── Excerpt

The first 3 lines of this bunch of test methods are identical so I'd
suggest refactoring them into a helper method.

> +    def get_canonical_inventory_paths(self, paths):
> +        """Returns a list with each item the first path that
> +        case-insensitively matches the specified input paths.

Nice job on the docstrings throughout this patch. My only gripe is
that the top line needs to stand-alone as a short description and you're
often taking two lines for that. For test methods, I don't care. For
methods like this though, I think sticking to a single line is good
because it improves the quality of our technical documentation sites
like http://starship.python.net/crew/mwh/bzrlibapi/. (That's linked
from http://bazaar-vcs.org/Documentation BTW).

> +    def get_canonical_inventory_path(self, path):
> +        """A convenience version of get_canonical_inventory_path which
> +        takes a single path.

Two lines again. And s/_path/_paths/.

> +Case Insensitive File Systems
> +=============================
> +
> +Bazaar must be portable across operating-systems and file-systems.  While the
> +primary file-system for an operating-system might have some particular
> +characteristics, it's not necessary that *all* file-systems for that
> +operating-system will have the same characteristics.
> +

Nicely written doc. Please link it into doc/developers/index.txt under
Specifications.

> +There are two places this match can be performed against - the file-system
> +and the Bazaar inventory.  When looking at the file-system, it is generally
> +impossible to have 2 names that differ only by case, so there is no ambiguity.

Hmmm - "generally impossible" is assuming a CI filesystem. I appreciate that
this whole section is probably assuming that? I'd prefer we made it explicit
by saying ...

"When looking at a case-insensitive filesystem, it is impossible ..."

Ian C.

────
── Extracted entries

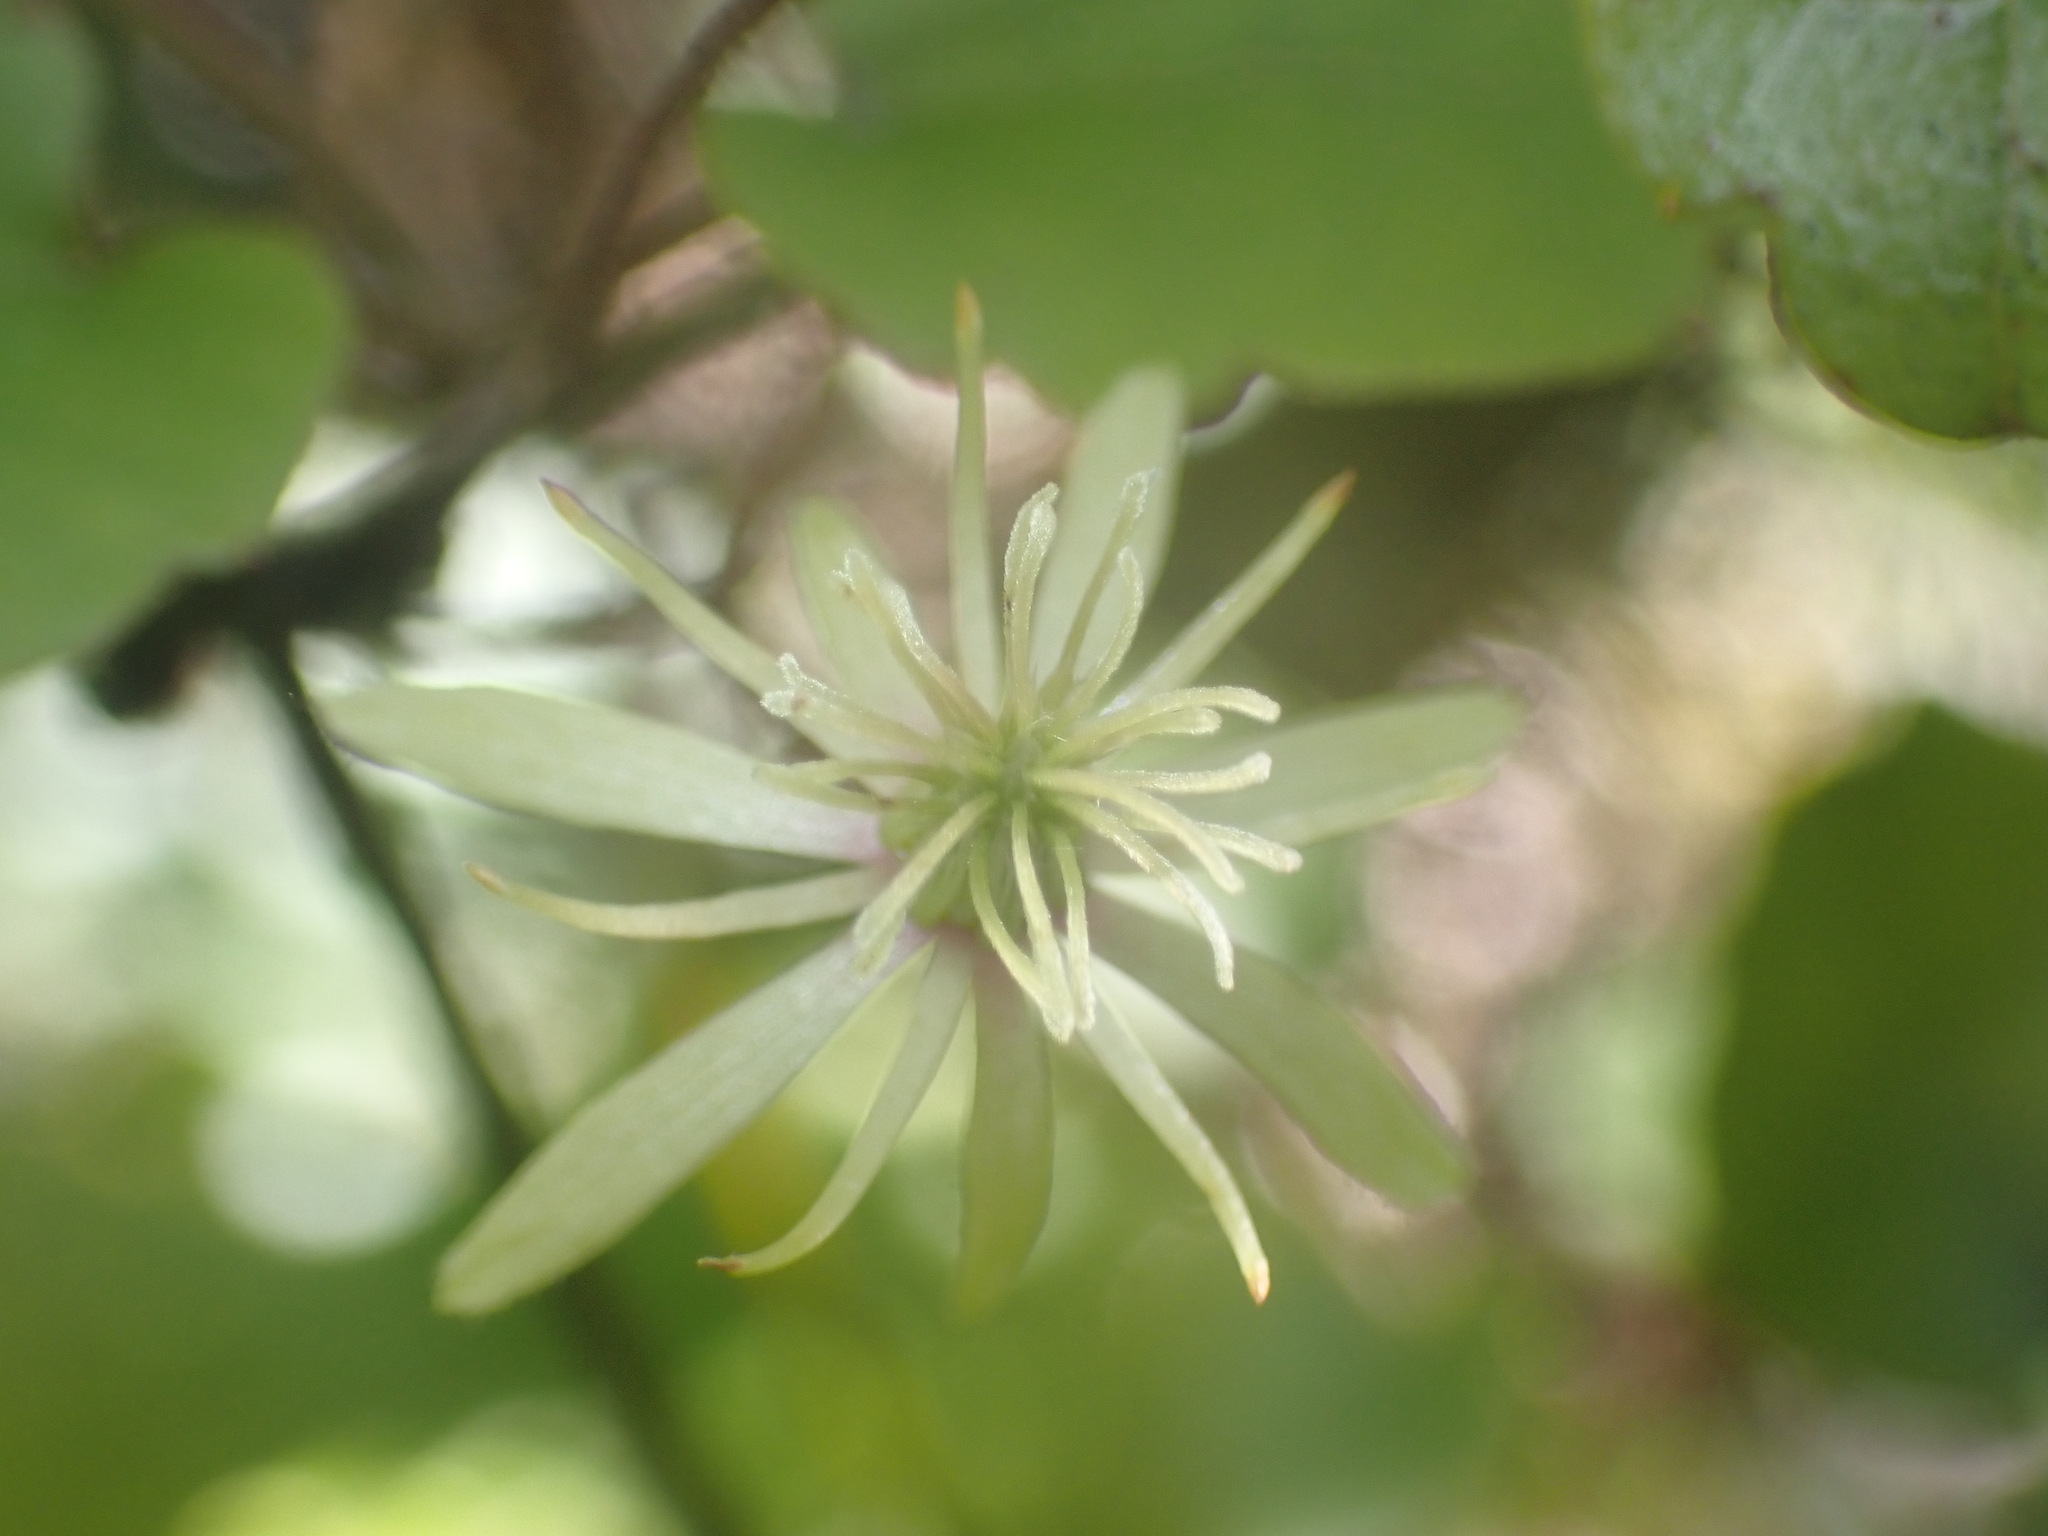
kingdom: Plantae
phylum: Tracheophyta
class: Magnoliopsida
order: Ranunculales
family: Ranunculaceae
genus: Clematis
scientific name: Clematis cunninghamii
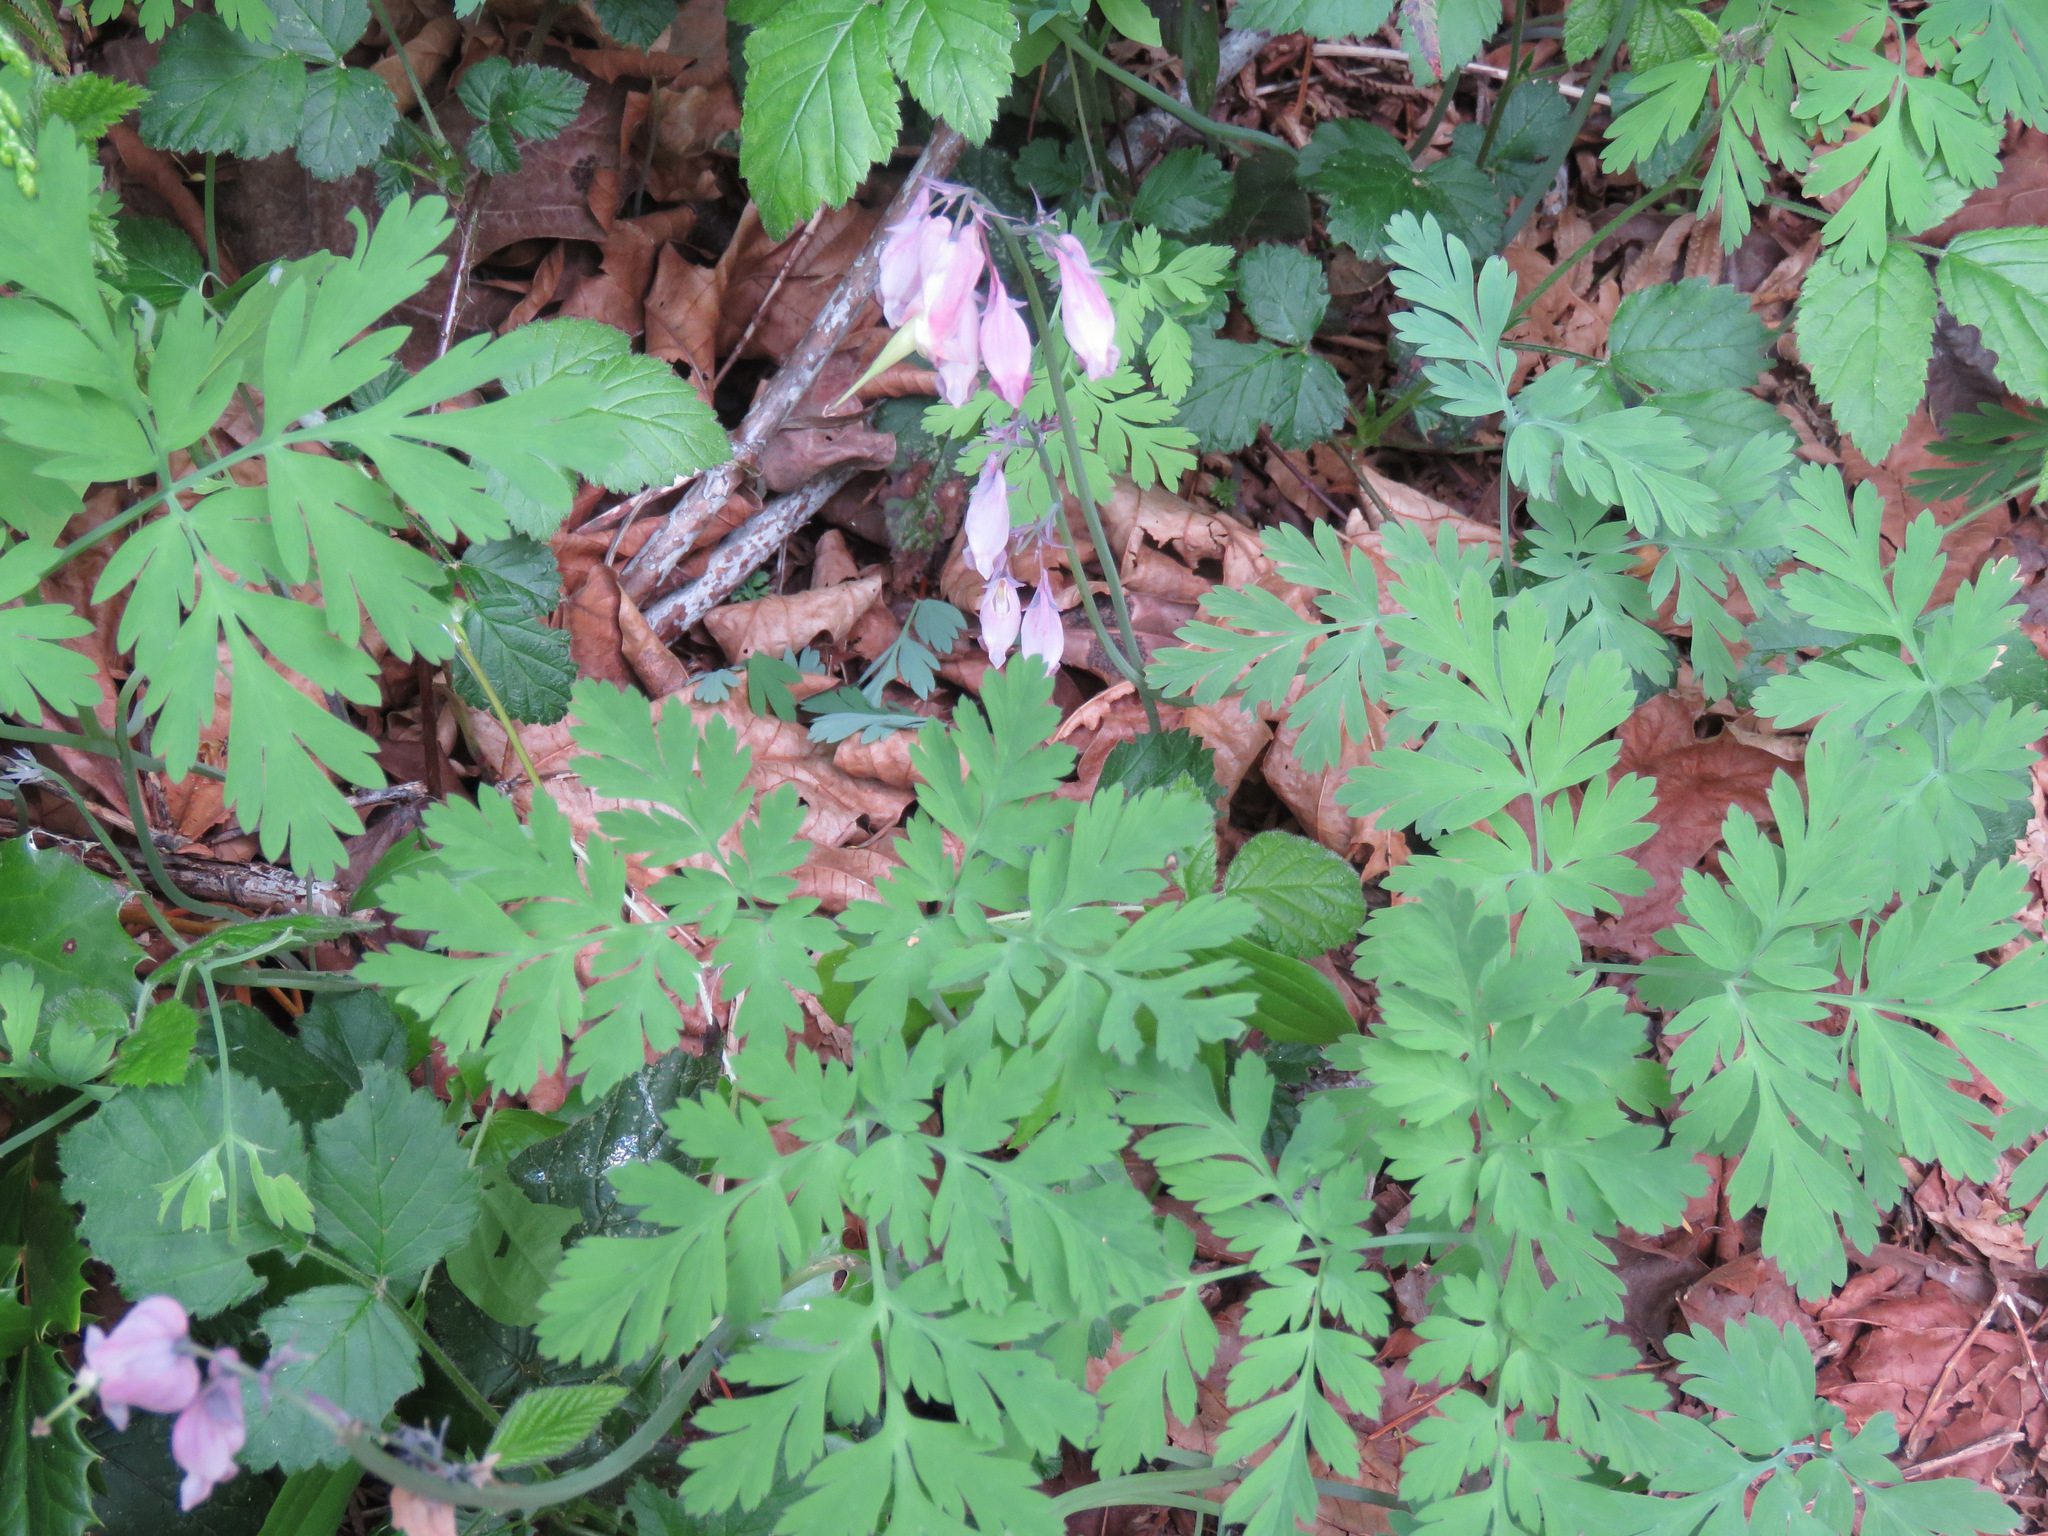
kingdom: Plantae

────

• Given task: In the code review, where does the reviewer ask for the case-insensitive file systems document to be linked?

• Reply to the task: Into doc/developers/index.txt, under Specifications.